Association for Molecular Pathology v. Myriad Genetics challenges the validity of patents held by Myriad on the BRCA1 and BRCA2 gene, which, in mutated form, are associated with an increased risk of breast and ovarian cancer. According to the brief of scientists, doctors, and patients who brought the case, the patent gives Myriad “control over a body of knowledge and over pure information,” which “is impermissible” under the First Amendment because it denies individuals access to information about their own genetic characteristics and inhibits scientific research.
The Court may not reach the First Amendment issue if it decides that genes, which are “a product of nature,” can’t be patented. Regardless, it’s unlikely that the case will fully resolve all the issues related to gene patents, which pose the same kind of tension with the First Amendment that’s familiar in copyright disputes, regarding the ability to use, share, or build on pre-existing creations and discoveries.
Ward Churchill: In the News—and the Courts—Again
After Ward Churchill, a tenured professor at the University of Colorado, wrote a controversial article about the September 11, 2001 terrorist attacks, Colorado officials demanded that he be fired. University administrators acknowledged that Churchill couldn’t be fired for expressing unpopular views but launched an investigation seeking academic grounds for his dismissal. Churchill was eventually terminated for “academic misconduct.” He countered with a lawsuit alleging that he’d been terminated “in retaliation for his politically controversial but constitutionally protected speech.”

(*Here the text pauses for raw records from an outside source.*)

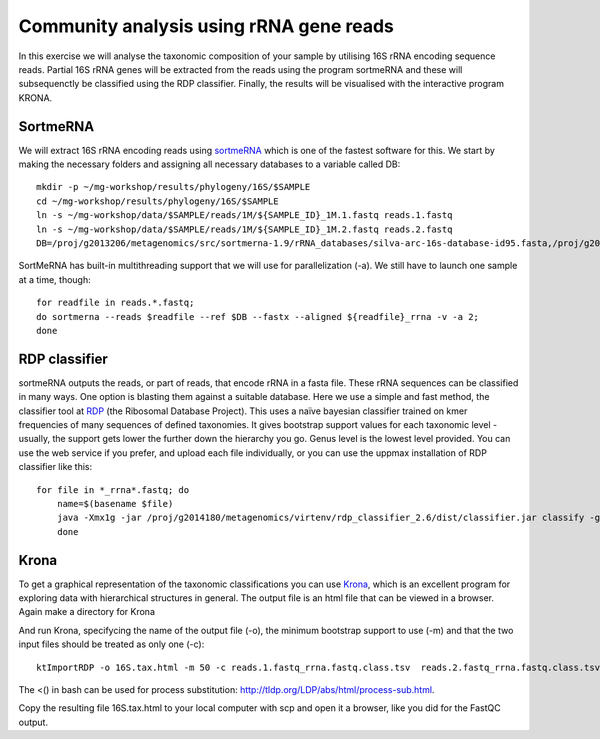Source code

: ========================================
Community analysis using rRNA gene reads
========================================
In this exercise we will analyse the taxonomic composition of your sample by utilising 16S rRNA 
encoding sequence reads. Partial 16S rRNA genes will be extracted from the reads using the program 
sortmeRNA and these will subsequenctly be classified using the RDP classifier. Finally, the results 
will be visualised with the interactive program KRONA.


SortmeRNA
=========
We will extract 16S rRNA encoding reads using sortmeRNA_ which is one of the fastest software for this. 
We start by making the necessary folders and assigning all necessary databases to a variable called DB::

	mkdir -p ~/mg-workshop/results/phylogeny/16S/$SAMPLE
	cd ~/mg-workshop/results/phylogeny/16S/$SAMPLE
	ln -s ~/mg-workshop/data/$SAMPLE/reads/1M/${SAMPLE_ID}_1M.1.fastq reads.1.fastq
	ln -s ~/mg-workshop/data/$SAMPLE/reads/1M/${SAMPLE_ID}_1M.2.fastq reads.2.fastq
	DB=/proj/g2013206/metagenomics/src/sortmerna-1.9/rRNA_databases/silva-arc-16s-database-id95.fasta,/proj/g2014180/nobackup/metagenomics-workshop/reference_db/sortmerna/silva-arc-16s-database-id95.fasta.index:/proj/g2013206/metagenomics/src/sortmerna-1.9/rRNA_databases/silva-bac-16s-database-id85.fasta,/proj/g2014180/nobackup/metagenomics-workshop/reference_db/sortmerna/silva-bac-16s-database-id85.fasta.index:/proj/g2013206/metagenomics/src/sortmerna-1.9/rRNA_databases/silva-euk-18s-database-id95.fasta,/proj/g2014180/nobackup/metagenomics-workshop/reference_db/sortmerna/silva-euk-18s-database-id95.fasta.index

SortMeRNA has built-in multithreading support that we will use for parallelization (-a).
We still have to launch one sample at a time, though::

	for readfile in reads.*.fastq; 
	do sortmerna --reads $readfile --ref $DB --fastx --aligned ${readfile}_rrna -v -a 2;
	done

.. _sortmeRNA: http://bioinfo.lifl.fr/RNA/sortmerna/

RDP classifier
==============
sortmeRNA outputs the reads, or part of reads, that encode rRNA in a fasta file. These rRNA 
sequences can be classified in many ways. One option is blasting them against a suitable database. 
Here we use a simple and fast method, the classifier tool at RDP_ (the Ribosomal Database Project). 
This uses a naïve bayesian classifier trained on kmer frequencies of many sequences of defined taxonomies. 
It gives bootstrap support values for each taxonomic level - usually, the support gets lower the further 
down the hierarchy you go. Genus level is the lowest level provided. You can use the web service 
if you prefer, and upload each file individually, or you can use the uppmax installation of RDP 
classifier like this::

    for file in *_rrna*.fastq; do 
	name=$(basename $file)
	java -Xmx1g -jar /proj/g2014180/metagenomics/virtenv/rdp_classifier_2.6/dist/classifier.jar classify -g 16srrna -b $name.bootstrap -h $name.hier.tsv -o $name.class.tsv $file
	done

.. _RDP: http://rdp.cme.msu.edu/

Krona
=======
To get a graphical representation of the taxonomic classifications you can use Krona_, which is an 
excellent program for exploring data with hierarchical structures in general. The output file is an 
html file that can be viewed in a browser. Again make a directory for Krona

.. _KRONA: http://sourceforge.net/p/krona/home/krona/

And run Krona, specifycing the name of the output file (-o), the minimum bootstrap support to use (-m)
and that the two input files should be treated as only one (-c)::

	ktImportRDP -o 16S.tax.html -m 50 -c reads.1.fastq_rrna.fastq.class.tsv  reads.2.fastq_rrna.fastq.class.tsv

The <() in bash can be used for process substitution: http://tldp.org/LDP/abs/html/process-sub.html.

Copy the resulting file 16S.tax.html to your local computer with scp and open it a browser,
like you did for the FastQC output.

In a case that raises troubling questions about academic freedom, the jury agreed with Churchill, but the judgment was vacated on the ground that the Regents had acted in a “quasi-judicial” capacity and thus enjoyed the same kind of immunity that protects judges from liability to dissatisfied parties in cases they decide. Churchill is now asking the U.S. Supreme Court to overturn this decision.
Arizona: State of Confusion
The saga over the fate of Arizona’s Mexican-American Studies Program (MAS) just got more confusing (see CN116). In Acosta v. Huppenthal, a federal district court upheld most of a state law banning the teaching of ethnic studies.

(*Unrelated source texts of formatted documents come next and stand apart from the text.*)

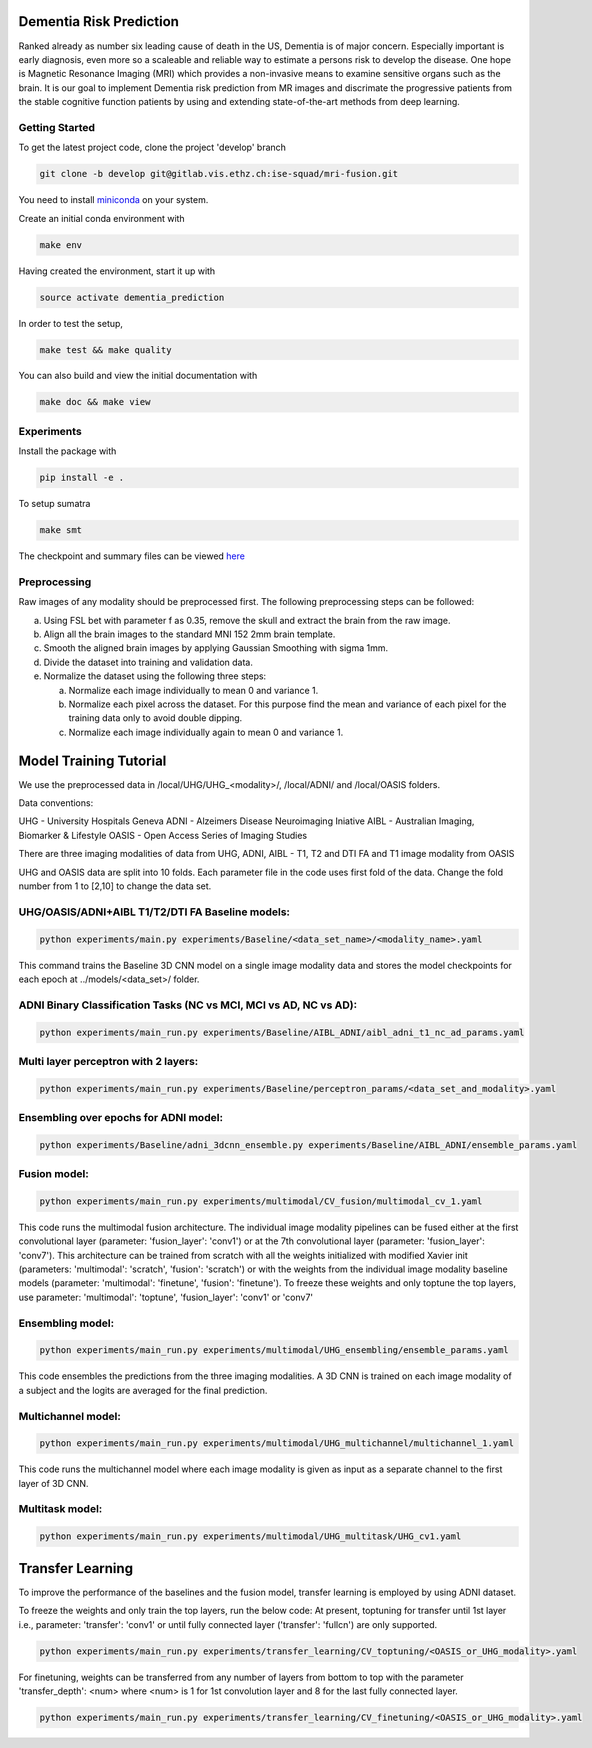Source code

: Dementia Risk Prediction
================

Ranked already as number six leading cause of death in the US, Dementia is of
major concern. Especially important is early diagnosis, even more so a scaleable
and reliable way to estimate a persons risk to develop the disease. One hope is
Magnetic Resonance Imaging (MRI) which provides a non-invasive means to examine
sensitive organs such as the brain. It is our goal to implement Dementia risk
prediction from MR images and discrimate the progressive patients from the stable
cognitive function patients by using and extending state-of-the-art methods from
deep learning.

Getting Started
---------------
To get the latest project code, clone the project 'develop' branch

.. code-block:: shell

    git clone -b develop git@gitlab.vis.ethz.ch:ise-squad/mri-fusion.git

.. _miniconda: https://conda.io/docs/install/quick.html#linux-miniconda-install
You need to install miniconda_ on your system.

Create an initial conda environment with

.. code-block:: shell

    make env

Having created the environment, start it up with

.. code-block:: shell

    source activate dementia_prediction

In order to test the setup,

.. code-block:: shell

    make test && make quality

You can also build and view the initial documentation with

.. code-block:: shell

    make doc && make view
    
Experiments
--------
Install the package with

.. code-block:: shell

    pip install -e .


To setup sumatra

.. code-block:: shell

       make smt


The checkpoint and summary files can be viewed `here <http://192.33.91.83:9183/dementia_prediction/>`_

Preprocessing
------------

Raw images of any modality should be preprocessed first. The following preprocessing steps can be followed:

a. Using FSL bet with parameter f as 0.35, remove the skull and extract the brain from the raw image.
b. Align all the brain images to the standard MNI 152 2mm brain template.
c. Smooth the aligned brain images by applying Gaussian Smoothing with sigma 1mm.
d. Divide the dataset into training and validation data.
e. Normalize the dataset using the following three steps:

   a. Normalize each image individually to mean 0 and variance 1.
   b. Normalize each pixel across the dataset. For this purpose find the mean and variance of each pixel for
      the training data only to avoid double dipping.
   c. Normalize each image individually again to mean 0 and variance 1.

Model Training Tutorial
======================

We use the preprocessed data in /local/UHG/UHG_<modality>/, /local/ADNI/ and /local/OASIS folders.

Data conventions: 

UHG - University Hospitals Geneva 
ADNI - Alzeimers Disease Neuroimaging Iniative
AIBL - Australian Imaging, Biomarker & Lifestyle 
OASIS - Open Access Series of Imaging Studies 

There are three imaging modalities of data from UHG, ADNI, AIBL - T1, T2 and DTI FA and T1 image modality from OASIS

UHG and OASIS data are split into 10 folds. Each parameter file in the code uses first fold of the data.
Change the fold number from 1 to [2,10] to change the data set.

UHG/OASIS/ADNI+AIBL T1/T2/DTI FA Baseline models:
---------------------

.. code-block:: shell

       python experiments/main.py experiments/Baseline/<data_set_name>/<modality_name>.yaml

       
This command trains the Baseline 3D CNN model on a single image modality data and stores the model checkpoints
for each epoch at ../models/<data_set>/ folder.

ADNI Binary Classification Tasks (NC vs MCI, MCI vs AD, NC vs AD):
--------------------------

.. code-block:: shell

       python experiments/main_run.py experiments/Baseline/AIBL_ADNI/aibl_adni_t1_nc_ad_params.yaml

Multi layer perceptron with 2 layers:
----------------------

.. code-block:: shell

       python experiments/main_run.py experiments/Baseline/perceptron_params/<data_set_and_modality>.yaml

Ensembling over epochs for ADNI model:
-------------------------

.. code-block:: shell

       python experiments/Baseline/adni_3dcnn_ensemble.py experiments/Baseline/AIBL_ADNI/ensemble_params.yaml

Fusion model:
------------

.. code-block:: shell

       python experiments/main_run.py experiments/multimodal/CV_fusion/multimodal_cv_1.yaml

This code runs the multimodal fusion architecture. The individual image modality pipelines can be fused either at
the first convolutional layer (parameter: 'fusion_layer': 'conv1') or at the 7th convolutional layer
(parameter: 'fusion_layer': 'conv7'). This architecture can be trained from scratch with all the weights initialized
with modified Xavier init (parameters: 'multimodal': 'scratch', 'fusion': 'scratch') or with the weights from the 
individual image modality baseline models (parameter: 'multimodal': 'finetune', 'fusion': 'finetune'). To freeze these
weights and only toptune the top layers, use parameter: 'multimodal': 'toptune', 'fusion_layer': 'conv1' or 'conv7'

Ensembling model:
----------------

.. code-block:: shell

       python experiments/main_run.py experiments/multimodal/UHG_ensembling/ensemble_params.yaml

This code ensembles the predictions from the three imaging modalities. A 3D CNN is trained on each image modality
of a subject and the logits are averaged for the final prediction.


Multichannel model:
-----------------

.. code-block:: shell

       python experiments/main_run.py experiments/multimodal/UHG_multichannel/multichannel_1.yaml


This code runs the multichannel model where each image modality is given as input as a separate channel to the first layer
of 3D CNN.
       
Multitask model:
--------------

.. code-block:: shell

       python experiments/main_run.py experiments/multimodal/UHG_multitask/UHG_cv1.yaml

Transfer Learning
=================

To improve the performance of the baselines and the fusion model, transfer learning is employed by using ADNI dataset.

To freeze the weights and only train the top layers, run the below code:
At present, toptuning for transfer until 1st layer i.e., parameter: 'transfer': 'conv1' or 
until fully connected layer ('transfer': 'fullcn') are only supported.

.. code-block:: shell

       python experiments/main_run.py experiments/transfer_learning/CV_toptuning/<OASIS_or_UHG_modality>.yaml


For finetuning,  weights can be transferred from any number of layers from bottom to top with the parameter
'transfer_depth': <num> where <num> is 1 for 1st convolution layer and 8 for the last fully connected layer.

.. code-block:: shell

       python experiments/main_run.py experiments/transfer_learning/CV_finetuning/<OASIS_or_UHG_modality>.yaml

However, in a separate decision in a long-running school desegregation case, a different federal judge issued an order that, according to the U.S. Department of Justice, requires Tucson schools to adopt “culturally responsive curricula to engage and increase the academic achievement of African-American and Latino students [and] programs to support [their] academic success and engagement.” In fact, MAS was originally developed in response to an earlier ruling in this case. How these apparently conflicting decisions will actually be reconciled remains to be seen.

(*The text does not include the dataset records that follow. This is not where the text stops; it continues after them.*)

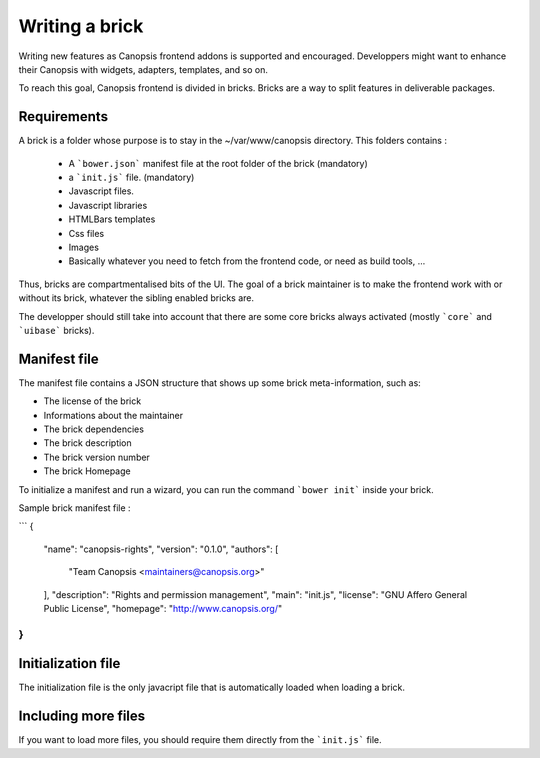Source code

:Writing a brick
===============

Writing new features as Canopsis frontend addons is supported and encouraged. Developpers might want to enhance their Canopsis with widgets, adapters, templates, and so on.

To reach this goal, Canopsis frontend is divided in bricks. Bricks are a way to split features in deliverable packages.

Requirements
------------

A brick is a folder whose purpose is to stay in the ~/var/www/canopsis directory. This folders contains :

 * A ```bower.json``` manifest file at the root folder of the brick (mandatory)
 * a ```init.js``` file. (mandatory)
 * Javascript files.
 * Javascript libraries
 * HTMLBars templates
 * Css files
 * Images
 * Basically whatever you need to fetch from the frontend code, or need as build tools, ...

Thus, bricks are compartmentalised bits of the UI.
The goal of a brick maintainer is to make the frontend work with or without its brick, whatever the sibling enabled bricks are.

The developper should still take into account that there are some core bricks always activated (mostly ```core``` and ```uibase``` bricks).

Manifest file
-------------

The manifest file contains a JSON structure that shows up some brick meta-information, such as:

- The license of the brick
- Informations about the maintainer
- The brick dependencies
- The brick description
- The brick version number
- The brick Homepage

To initialize a manifest and run a wizard, you can run the command ```bower init``` inside your brick.

Sample brick manifest file :

```
{
  "name": "canopsis-rights",
  "version": "0.1.0",
  "authors": [
    "Team Canopsis <maintainers@canopsis.org>"
  ],
  "description": "Rights and permission management",
  "main": "init.js",
  "license": "GNU Affero General Public License",
  "homepage": "http://www.canopsis.org/"
}
```

Initialization file
-------------------

The initialization file is the only javacript file that is automatically loaded when loading a brick.

Including more files
--------------------

If you want to load more files, you should require them directly from the ```init.js``` file.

In an interesting twist, on March 20 John Pedicone, the superintendent of the Tucson Unified School District, announced his resignation, effective June 30, a year before his contract ends. Pedicone said disagreements over the way the district handled MAS “pushed other educational efforts off course.”
Harmful to Minors: Butt v. State of Utah
NCAC routinely encounters censorship to protect minors from allegedly “harmful” material. Unfortunately, the Supreme Court recently declined to hear the case Butt v. Utah, which might have provided much-needed guidance about the permissible scope of state “harmful to minors” laws by clarifying that representations of nudity don’t lose First Amendment protection just because minors might be exposed to them.
We’re grateful to Jenner & Block, whose pro bono assistance allowed NCAC to make these arguments to the Court in an amicus curiae brief.